(Dataset entries)
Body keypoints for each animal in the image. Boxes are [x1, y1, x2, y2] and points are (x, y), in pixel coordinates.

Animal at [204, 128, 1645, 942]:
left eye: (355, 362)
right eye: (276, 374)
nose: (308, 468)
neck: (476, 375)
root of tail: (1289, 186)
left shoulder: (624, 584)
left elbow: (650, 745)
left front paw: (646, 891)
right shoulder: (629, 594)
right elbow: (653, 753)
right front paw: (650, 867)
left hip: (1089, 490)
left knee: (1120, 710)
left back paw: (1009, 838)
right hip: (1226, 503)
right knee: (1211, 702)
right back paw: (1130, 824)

...

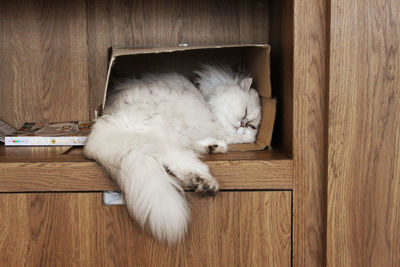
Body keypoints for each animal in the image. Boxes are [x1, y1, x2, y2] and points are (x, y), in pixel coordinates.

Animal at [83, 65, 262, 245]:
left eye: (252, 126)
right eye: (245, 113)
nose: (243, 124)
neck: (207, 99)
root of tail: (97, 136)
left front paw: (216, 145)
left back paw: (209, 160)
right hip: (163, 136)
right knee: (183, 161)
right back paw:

- **Work to complete**
All lines above from the one containing "left back paw: (1009, 838)" to the one containing "right back paw: (1130, 824)" must be repeated exactly, both lines included, and no others.

- **Problem solution**
left back paw: (1009, 838)
right hip: (1226, 503)
right knee: (1211, 702)
right back paw: (1130, 824)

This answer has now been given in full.